The problem
Reproduce the material below verbatim, leaving out the pictures.

Recorded data
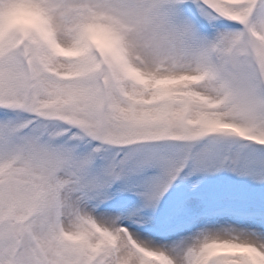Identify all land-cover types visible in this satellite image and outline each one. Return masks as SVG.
Masks as SVG:
<instances>
[{
    "label": "snow or ice",
    "instance_id": "6c2138e0",
    "mask_svg": "<svg viewBox=\"0 0 264 264\" xmlns=\"http://www.w3.org/2000/svg\"><path fill=\"white\" fill-rule=\"evenodd\" d=\"M0 264H264V0H0Z\"/></svg>",
    "mask_w": 264,
    "mask_h": 264
}]
</instances>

Reply
Identify all land-cover types visible in this satellite image and outline each one. Return masks as SVG.
Masks as SVG:
<instances>
[{
    "label": "snow or ice",
    "instance_id": "6c2138e0",
    "mask_svg": "<svg viewBox=\"0 0 264 264\" xmlns=\"http://www.w3.org/2000/svg\"><path fill=\"white\" fill-rule=\"evenodd\" d=\"M0 264H264V0H0Z\"/></svg>",
    "mask_w": 264,
    "mask_h": 264
}]
</instances>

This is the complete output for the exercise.